Vim is a text editor, not an IDE. It can be, as you point out, made to act like an IDE with enough plugins - but it is still not an IDE.

Comparing Vim to other text editors (sublime text, etc.) is a much more apt comparison.


Even as a text editor - it doesn't come with things like bookmarks, navigable hyperlinks, syntax highlighting, collapsible sections, etc without plugins.


>bookmarks

    :h mark
>syntax highlighting

    :h syntax
>collapsible sections

    :h folds
You've got me on navigable hyperlinks with a simple setting or key stroke out of the box, but it's trivial to write a binding to open the URI beneath the cursor.


I hear you - but I'd say that next to nobody just uses mark or syntax or folds because they're extremely bare-bones implementations of those features.


Eh, I use all of those extensively...vim ships with syntax highlighting and syntax aware folding for every obscure language I've ever used (well, there was one academic project language that didn't ship those with vim, but guess what, they had those files in their repository).

Marks are powerful and play really well with all the movements like I'd expect them too...


So, you regularly use vim without any plugins then?

Marks doesn't even have a visual indicator. So, somehow I doubt you're just using marks for bookmarking and vanilla syntax highlighting is pretty weak.

Let's see your list of plugins. I bet you have at least 30 of them.


Edit: Forgot to answer the initial question. Yes, I use vim exclusively for anything involving editing/writing. In the past years mostly C, C++, Haskell, LaTeX, Java, python...

Largest codebases I've worked with were upwards of 200k SLOC.

https://github.com/merijn/dotfiles/blob/master/install/vimpl...

I have 12, and most of them only have occasional/no use, but I haven't changed to remove them.

Coquille for working with Coq.

CtrlP for fuzzy opening of files.

Gundo for visually looking through vim's undo tree (I rarely use this, probably like once a month max, but it's very useful when I do need it)

My own haskell indenting plugin which is now disabled, because I'm too lazy to make it work like I need it too.

rainbow_parentheses highlights matching parentheses.

syntastic for highlighting compiler errors/warnings in files I'm editing.

tagbar, to be honest I actually never use this and should remove it.

vim-hdevtools lets me query the type of haskell expressions and show definitions of data types, although I mostly only use the type functionality.

vim-hoogle I never could be bothered to configure it, so it doesn't work and should be removed.

vim-pathogen for loading plugins.

vim-surround new movements for editing surrounding punctuation/html tags.

vimbufsync dependency of Coquille.

So, that's 9 plugins I actually use, one of which being a dependency.


You should definitely start using tagbar more. It really ups the IDE-ification of Vim.
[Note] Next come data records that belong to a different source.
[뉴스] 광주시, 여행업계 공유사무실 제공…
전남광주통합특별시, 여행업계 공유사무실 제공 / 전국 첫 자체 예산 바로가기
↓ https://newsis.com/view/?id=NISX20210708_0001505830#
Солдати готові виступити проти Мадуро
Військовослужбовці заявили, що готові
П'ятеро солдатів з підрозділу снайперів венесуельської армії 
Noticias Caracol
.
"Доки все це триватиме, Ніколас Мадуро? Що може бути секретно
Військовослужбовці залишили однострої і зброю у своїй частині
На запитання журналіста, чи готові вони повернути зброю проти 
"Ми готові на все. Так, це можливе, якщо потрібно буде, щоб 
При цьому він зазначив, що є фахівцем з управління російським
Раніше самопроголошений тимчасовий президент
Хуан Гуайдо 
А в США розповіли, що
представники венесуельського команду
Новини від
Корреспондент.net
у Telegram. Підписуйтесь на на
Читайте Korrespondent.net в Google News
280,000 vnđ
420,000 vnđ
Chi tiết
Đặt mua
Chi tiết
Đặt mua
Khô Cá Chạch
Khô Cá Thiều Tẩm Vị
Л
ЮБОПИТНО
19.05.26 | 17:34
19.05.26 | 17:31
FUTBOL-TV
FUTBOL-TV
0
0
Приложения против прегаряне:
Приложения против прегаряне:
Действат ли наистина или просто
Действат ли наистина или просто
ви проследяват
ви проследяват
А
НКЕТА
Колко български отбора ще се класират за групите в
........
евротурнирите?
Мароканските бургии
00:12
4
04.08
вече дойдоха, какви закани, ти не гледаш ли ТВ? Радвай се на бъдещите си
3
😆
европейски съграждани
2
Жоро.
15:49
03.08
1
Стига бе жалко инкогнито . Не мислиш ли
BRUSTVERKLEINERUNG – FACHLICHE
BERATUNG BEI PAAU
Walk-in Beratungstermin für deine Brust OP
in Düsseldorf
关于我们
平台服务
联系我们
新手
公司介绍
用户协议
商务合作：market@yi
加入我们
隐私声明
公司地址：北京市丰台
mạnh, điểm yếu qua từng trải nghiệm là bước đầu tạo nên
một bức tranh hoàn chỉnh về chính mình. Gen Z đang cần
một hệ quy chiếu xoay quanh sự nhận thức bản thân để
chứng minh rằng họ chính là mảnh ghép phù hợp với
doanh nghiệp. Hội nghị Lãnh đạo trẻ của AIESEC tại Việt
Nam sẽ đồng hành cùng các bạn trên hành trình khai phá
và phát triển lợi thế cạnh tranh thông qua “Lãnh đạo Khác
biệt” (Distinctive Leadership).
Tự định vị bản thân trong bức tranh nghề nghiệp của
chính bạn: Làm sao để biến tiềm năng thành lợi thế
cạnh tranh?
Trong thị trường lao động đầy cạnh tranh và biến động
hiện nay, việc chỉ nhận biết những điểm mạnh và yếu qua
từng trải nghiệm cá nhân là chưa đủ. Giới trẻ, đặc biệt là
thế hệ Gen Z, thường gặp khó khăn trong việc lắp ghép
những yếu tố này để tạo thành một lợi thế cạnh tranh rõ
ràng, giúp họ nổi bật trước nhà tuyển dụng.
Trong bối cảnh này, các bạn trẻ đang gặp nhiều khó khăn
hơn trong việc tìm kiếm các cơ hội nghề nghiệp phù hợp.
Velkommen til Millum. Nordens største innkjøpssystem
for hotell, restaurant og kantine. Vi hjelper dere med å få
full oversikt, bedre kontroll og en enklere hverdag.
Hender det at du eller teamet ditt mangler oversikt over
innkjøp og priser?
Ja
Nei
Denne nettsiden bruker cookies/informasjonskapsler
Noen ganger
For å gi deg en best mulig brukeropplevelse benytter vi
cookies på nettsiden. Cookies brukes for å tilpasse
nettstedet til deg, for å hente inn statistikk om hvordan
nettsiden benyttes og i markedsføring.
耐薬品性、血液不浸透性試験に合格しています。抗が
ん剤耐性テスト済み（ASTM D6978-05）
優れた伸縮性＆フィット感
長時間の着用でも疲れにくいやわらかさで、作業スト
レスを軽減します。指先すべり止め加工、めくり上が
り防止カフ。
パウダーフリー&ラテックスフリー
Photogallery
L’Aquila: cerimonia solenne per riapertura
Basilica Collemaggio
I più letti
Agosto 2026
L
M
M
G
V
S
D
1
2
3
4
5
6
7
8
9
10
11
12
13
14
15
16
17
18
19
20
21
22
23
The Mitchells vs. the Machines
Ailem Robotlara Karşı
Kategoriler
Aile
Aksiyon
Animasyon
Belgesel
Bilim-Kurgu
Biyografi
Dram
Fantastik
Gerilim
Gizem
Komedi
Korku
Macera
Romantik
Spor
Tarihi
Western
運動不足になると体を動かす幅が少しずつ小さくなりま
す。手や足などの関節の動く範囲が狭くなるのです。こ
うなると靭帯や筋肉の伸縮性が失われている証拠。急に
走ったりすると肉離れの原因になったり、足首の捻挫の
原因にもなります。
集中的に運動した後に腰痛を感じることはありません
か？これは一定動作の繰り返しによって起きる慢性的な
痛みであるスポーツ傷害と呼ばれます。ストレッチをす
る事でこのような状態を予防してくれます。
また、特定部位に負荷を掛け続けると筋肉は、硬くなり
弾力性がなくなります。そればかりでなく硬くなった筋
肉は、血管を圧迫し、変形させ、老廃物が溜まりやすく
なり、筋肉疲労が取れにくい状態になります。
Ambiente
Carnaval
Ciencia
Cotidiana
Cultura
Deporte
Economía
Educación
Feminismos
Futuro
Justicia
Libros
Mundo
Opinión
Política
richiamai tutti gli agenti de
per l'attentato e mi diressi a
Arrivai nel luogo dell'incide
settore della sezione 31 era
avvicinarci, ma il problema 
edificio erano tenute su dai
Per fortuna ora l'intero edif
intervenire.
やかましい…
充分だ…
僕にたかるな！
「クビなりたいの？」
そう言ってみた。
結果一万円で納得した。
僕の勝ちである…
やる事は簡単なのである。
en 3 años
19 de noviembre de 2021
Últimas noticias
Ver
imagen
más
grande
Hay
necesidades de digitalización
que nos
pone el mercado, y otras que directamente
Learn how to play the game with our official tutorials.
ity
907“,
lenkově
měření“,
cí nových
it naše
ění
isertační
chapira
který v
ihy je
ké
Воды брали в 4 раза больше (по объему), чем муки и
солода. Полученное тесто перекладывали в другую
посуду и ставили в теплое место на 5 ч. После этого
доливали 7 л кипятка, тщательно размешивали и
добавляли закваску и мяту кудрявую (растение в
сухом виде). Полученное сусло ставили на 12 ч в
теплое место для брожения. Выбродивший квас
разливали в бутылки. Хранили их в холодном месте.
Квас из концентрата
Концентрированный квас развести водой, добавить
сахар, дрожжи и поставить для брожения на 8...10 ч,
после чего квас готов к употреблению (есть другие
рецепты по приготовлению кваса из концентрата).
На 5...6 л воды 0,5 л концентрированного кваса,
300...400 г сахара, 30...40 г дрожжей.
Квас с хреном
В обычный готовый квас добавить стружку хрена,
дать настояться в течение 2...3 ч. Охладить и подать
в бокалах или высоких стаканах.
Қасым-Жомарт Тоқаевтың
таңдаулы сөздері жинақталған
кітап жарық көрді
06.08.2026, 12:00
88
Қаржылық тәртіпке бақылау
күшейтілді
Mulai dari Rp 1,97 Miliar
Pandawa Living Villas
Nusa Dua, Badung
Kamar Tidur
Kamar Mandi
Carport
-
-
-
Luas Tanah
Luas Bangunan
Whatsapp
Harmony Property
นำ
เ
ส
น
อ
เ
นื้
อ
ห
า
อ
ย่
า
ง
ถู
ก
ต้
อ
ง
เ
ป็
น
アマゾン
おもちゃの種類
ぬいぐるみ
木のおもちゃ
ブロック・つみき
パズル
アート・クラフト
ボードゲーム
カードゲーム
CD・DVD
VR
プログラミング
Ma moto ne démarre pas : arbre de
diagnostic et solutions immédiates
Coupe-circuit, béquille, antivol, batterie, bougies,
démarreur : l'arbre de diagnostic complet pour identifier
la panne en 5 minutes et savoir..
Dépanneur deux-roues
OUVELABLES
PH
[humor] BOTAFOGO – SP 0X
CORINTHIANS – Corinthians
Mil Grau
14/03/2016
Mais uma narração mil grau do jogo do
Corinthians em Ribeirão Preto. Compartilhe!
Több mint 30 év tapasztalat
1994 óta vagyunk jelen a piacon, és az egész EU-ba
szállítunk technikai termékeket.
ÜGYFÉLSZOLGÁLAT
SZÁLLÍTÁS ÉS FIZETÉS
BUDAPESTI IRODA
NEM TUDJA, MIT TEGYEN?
Super cool stuff.


The problem is that the main use I thought to have for it is jumping to functions, but I usually do that using / (search) and/or ctags (Ctrl-])


That's an utterly weak argument. I use Vim extensively with and without plugins, and never feel hampered by lack of them.


I strongly disagree. They're all very powerful features that don't require anything to be useful, if not user friendly, out of the box in a reasonable distribution of vim.


Any data to backup your statement ("next to nobody")?


Mostly it depends on where you are coming from. The key is that you'd want to avoid context switches. All my other tools are CLI, so adding an editor in a tmux pane rounds everything out. There is no context switch between my editor and my tools. If all my tools were GUI, It would be a cobbled together set of tools with an editor around it. If you were using an IDE suite and

It just depends where you start and are going.